The Office of the Registrar has provided the following summary of the case:
In R. v. Moriarity,  3 SCR 485, a constitutional challenge based on s. 7 of the Charter to s. 130(1)(a) of the National Defence Act was dismissed. The Supreme Court left open the question whether s. 130(1)(a) violates s. 11(f) of the Charter (which protects the right to a jury trial for anyone charged with an offence where the punishment would be five years or more imprisonment “except in the case of an offence under military law tried before a military tribunal.”)Postscript: According to the Supreme Court's website, the average time between the granting of leave and the hearing in 2017 was 7.4 months. The average time between the hearing and issuance of the judgment in 2017 was 4.6 months.

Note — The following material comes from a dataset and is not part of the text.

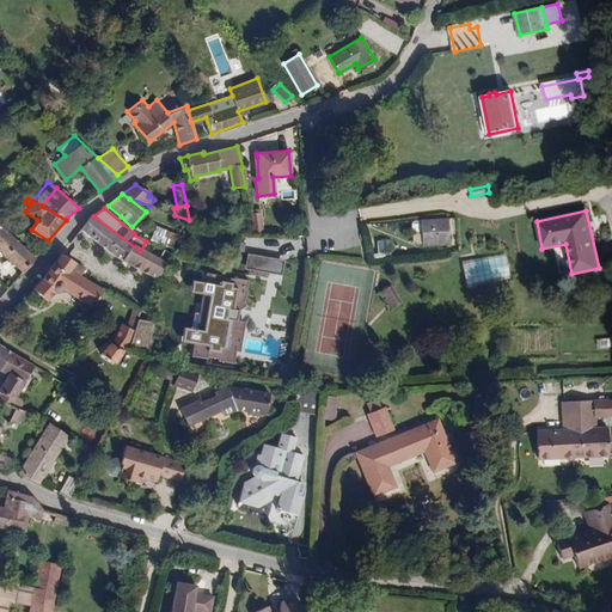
[(262,233),(259,213),(251,214),(256,233),(262,233)]
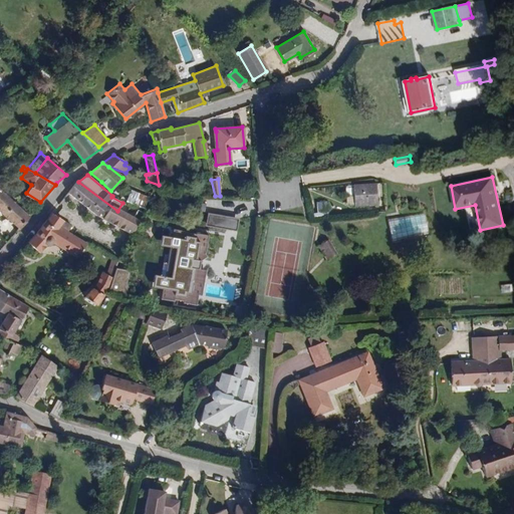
[(117,211),(78,182),(77,181),(67,194),(95,217),(101,219),(107,208),(116,213),(117,212),(117,211)]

Following the decision in Moriarity, a constitutional challenge against s. 130(1)(a) was brought by in the Court Martial Appeal Court specifically on the basis that it violated s. 11(f) of the Charter. The Court Martial Appeal Court rejected the challenge: R. v. Royes, 2016 CMAC 1. Leave to appeal was denied.
The cases that have given rise to the current application for leave were all in the system at the time that Moriarity and Royes were being decided. The Court Martial Appeal Court concluded it was bound by its decision in Royes and dismissed the Applicants’ constitutional challenges to s. 130(1)(a).